Ignorância filosófica

Felix Valois

No tempo em que frequentei o curso clássico, no velho Colégio Estadual do Amazonas, havia uma cadeira de filosofia. Menos por culpa da professora Lindalva Mota, que era a titular da disciplina, e mais por conta da leviandade típica da juventude, pouco aproveitei dos ensinamentos que então foram ministrados. De qualquer sorte, porém, só o fato de poder saber da importância da matéria já foi suficiente para me incutir a certeza de que é impossível aprofundar estudos em qualquer ramo do conhecimento humano sem noções, ainda que rudimentares, de filosofia.

Depois, já na faculdade de direito, e talvez levado pela minha inata consciência nacionalista, envolvi-me com o movimento estudantil de esquerda, que fervilhava à época, quase que prenunciando a próxima chegada do golpe militar. Consequência: aos dezoito anos, estava eu filiado ao Partido Comunista Brasileiro e, ali, era impossível não conhecer mais de perto as lições do marxismo-leninismo, até porque o saudoso Geraldo Campelo, mentor de toda aquela juventude, era implacável na exigência de leitura para a mocidade. Foi quando me encantei com Afanasiev e seu “Princípios Fundamentais de Filosofia”, encarando o que ele considera a “questão fundamental da filosofia”, com a necessidade de estabelecer qual é o dado primário: a matéria ou a consciência, o que, numa simplificação extrema, implica na divisão dos filósofos em materialistas e idealistas.

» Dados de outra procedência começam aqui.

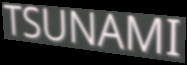
TSUNAMIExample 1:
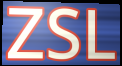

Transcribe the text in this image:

ZSL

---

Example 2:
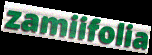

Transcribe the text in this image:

zamiifolia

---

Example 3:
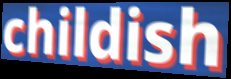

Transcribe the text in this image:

childish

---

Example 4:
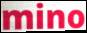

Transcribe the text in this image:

mino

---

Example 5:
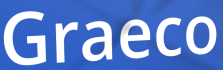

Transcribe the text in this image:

GraecoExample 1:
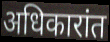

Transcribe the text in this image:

अधिकारांत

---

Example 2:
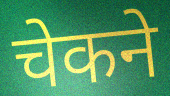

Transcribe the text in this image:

चेकने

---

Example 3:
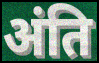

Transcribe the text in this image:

अंति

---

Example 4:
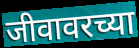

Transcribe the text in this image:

जीवावरच्या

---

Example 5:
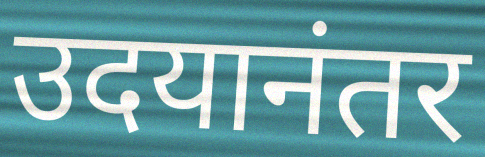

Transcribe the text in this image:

उदयानंतर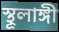
স্থূলাঙ্গীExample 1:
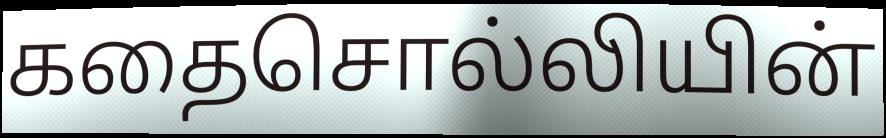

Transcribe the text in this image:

கதைசொல்லியின்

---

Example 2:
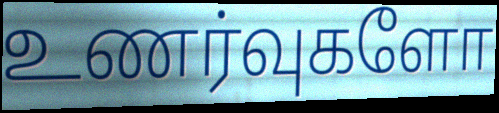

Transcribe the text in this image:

உணர்வுகளோ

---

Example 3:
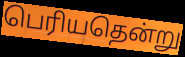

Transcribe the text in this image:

பெரியதென்று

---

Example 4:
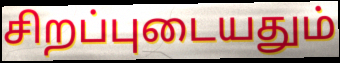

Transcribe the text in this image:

சிறப்புடையதும்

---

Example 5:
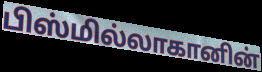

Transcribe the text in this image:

பிஸ்மில்லாகானின்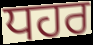
ਧਹਰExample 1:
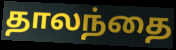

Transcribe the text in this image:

தாலந்தை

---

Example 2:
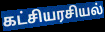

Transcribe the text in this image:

கட்சியரசியல்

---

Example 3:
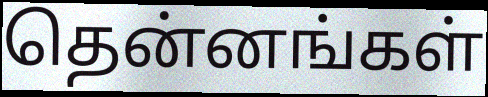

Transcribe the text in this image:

தென்னங்கள்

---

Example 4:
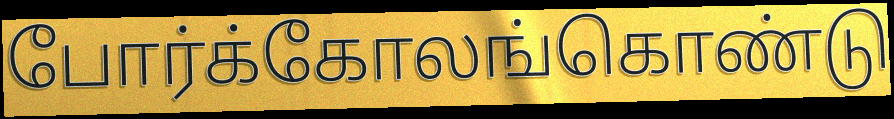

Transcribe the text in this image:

போர்க்கோலங்கொண்டு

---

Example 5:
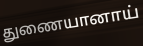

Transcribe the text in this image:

துணையானாய்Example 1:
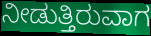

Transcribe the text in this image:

ನೀಡುತ್ತಿರುವಾಗ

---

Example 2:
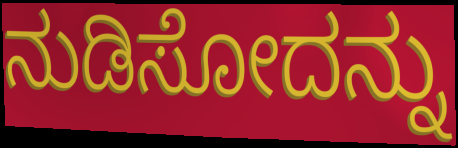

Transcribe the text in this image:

ನುಡಿಸೋದನ್ನು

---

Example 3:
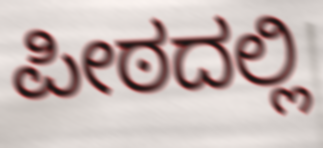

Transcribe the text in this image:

ಪೀಠದಲ್ಲಿ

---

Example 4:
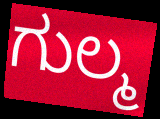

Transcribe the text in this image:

ಗುಲ್ಮ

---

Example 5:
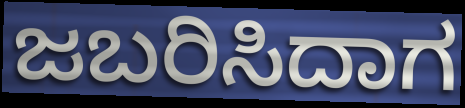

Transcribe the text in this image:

ಜಬರಿಸಿದಾಗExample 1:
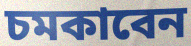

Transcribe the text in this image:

চমকাবেন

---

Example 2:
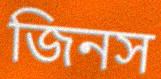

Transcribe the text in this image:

জিনস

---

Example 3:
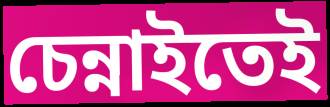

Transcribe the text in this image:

চেন্নাইতেই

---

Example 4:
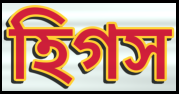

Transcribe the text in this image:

হিগস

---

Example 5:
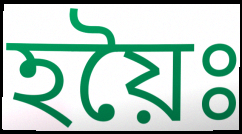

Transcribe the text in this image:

হয়ৈঃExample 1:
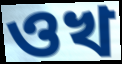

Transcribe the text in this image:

ওখ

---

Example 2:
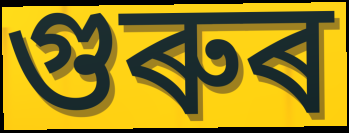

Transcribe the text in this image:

গুৰুৰ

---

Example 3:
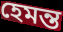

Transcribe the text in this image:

হেমন্ত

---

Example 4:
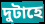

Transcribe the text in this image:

দুটাহে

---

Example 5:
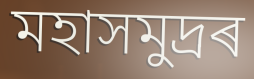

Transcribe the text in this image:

মহাসমুদ্ৰৰ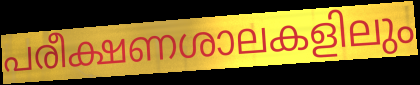
പരീക്ഷണശാലകളിലും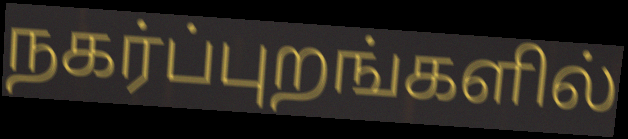
நகர்ப்புறங்களில்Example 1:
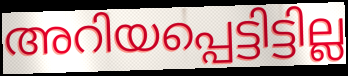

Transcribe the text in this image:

അറിയപ്പെട്ടിട്ടില്ല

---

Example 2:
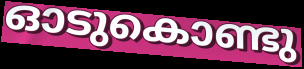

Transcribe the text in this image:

ഓടുകൊണ്ടു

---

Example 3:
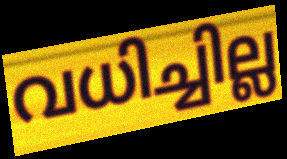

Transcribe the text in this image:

വധിച്ചില്ല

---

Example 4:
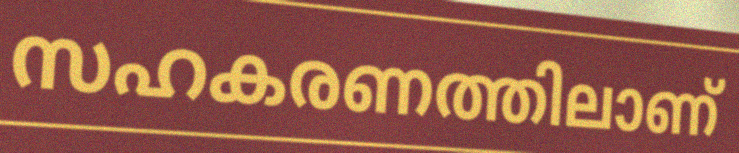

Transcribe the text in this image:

സഹകരണത്തിലാണ്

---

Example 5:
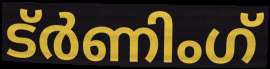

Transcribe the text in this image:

ട്ർണിംഗ്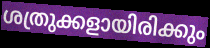
ശത്രുക്കളായിരിക്കുംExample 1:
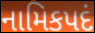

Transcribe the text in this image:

નામિકપદં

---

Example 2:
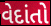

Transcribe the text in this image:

વેદાંતો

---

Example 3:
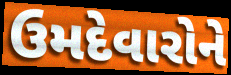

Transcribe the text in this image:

ઉમદેવારોને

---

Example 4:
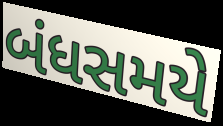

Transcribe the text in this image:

Mais tarde, então sob a inclemente intolerância da ditadura, o Ministério da Educação houve por bem banir a filosofia da grade curricular do ensino médio no Brasil. Dá para imaginar as razões subjacentes nessa inacreditável decisão. Pensar contra o regime era crime gravíssimo e, como para ser a favor do regime, não era preciso pensar, muito pelo contrário, a filosofia se tornou material descartável e inútil. Fico matutando: se eu, que bem ou mal tive algum contato com o assunto, sou forçado a reconhecer minha profunda deficiência, o que dizer dos jovens que nunca nem ouviram falar da questão? Aliás, esse é apenas um dado da decadência brutal que se abateu sobre o ensino como um todo. O nível é deplorável, a ponto de ser necessário ministrar aulas de língua portuguesa para os que conseguem ingressar numa escola de nível superior. Parece mentira, mas é verdade. E verdade palpável, como pude comprovar ao longo de mais de trinta anos de magistério, tentando lecionar direito penal. Vi alunos que não conseguiam juntar duas orações para formar um período e outros, para os quais Camões era apenas um português caolho. Pelo menos lhe sabiam a nacionalidade. O que não é pouco diante daquele que só conhecia o Sócrates como jogador da seleção nacional.

Pois muito que bem. Esta semana terminei de ler um livro intitulado “Tudo o que você precisa saber sobre filosofia”, de autoria de Paul Kleinman. É um manual de duzentos e trinta páginas que, como toda obra do tipo, passa a voo de pássaro sobre tudo, começando com os filósofos pré-socráticos e se estendendo às manifestações contemporâneas do pensamento. Convenhamos que é muita areia para um caminhão desse porte. E é mesmo. Mas produziu em mim um impacto monumental: naturalmente superficial, o livro teve, apesar disso, o condão de me mostrar, com clareza solar, a dimensão da minha ignorância. Eu nunca tinha ouvido falar sobre as questões do “navio de Teseu”, da “vaca no campo”, do “problema do prisioneiro” ou do “dilema do mentiroso”. Isso sem esquecer “o paradoxo sorites”, “a terra gêmea” e “o paradoxo do homem careca”. Fascinante. Simplesmente fascinante.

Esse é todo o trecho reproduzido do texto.